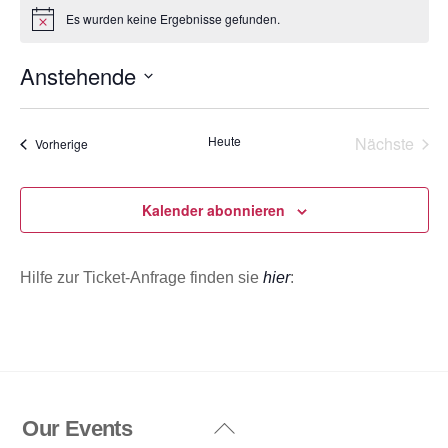
Es wurden keine Ergebnisse gefunden.
H
i
n
Anstehende
w
e
D
i
s
a
Heute
Nächste
Veranstaltungen
Vorherige
t
Veransta
u
m
Kalender abonnieren
w
ä
Hilfe zur Ticket-Anfrage finden sie
hier
:
h
l
e
n
.
Our Events
Back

****************

**Job item**
Print the data above in full and exactly as it appears, skipping the pictures.

**Exercise response**
Es wurden keine Ergebnisse gefunden.
H
i
n
Anstehende
w
e
D
i
s
a
Heute
Nächste
Veranstaltungen
Vorherige
t
Veransta
u
m
Kalender abonnieren
w
ä
Hilfe zur Ticket-Anfrage finden sie
hier
:
h
l
e
n
.
Our Events
Back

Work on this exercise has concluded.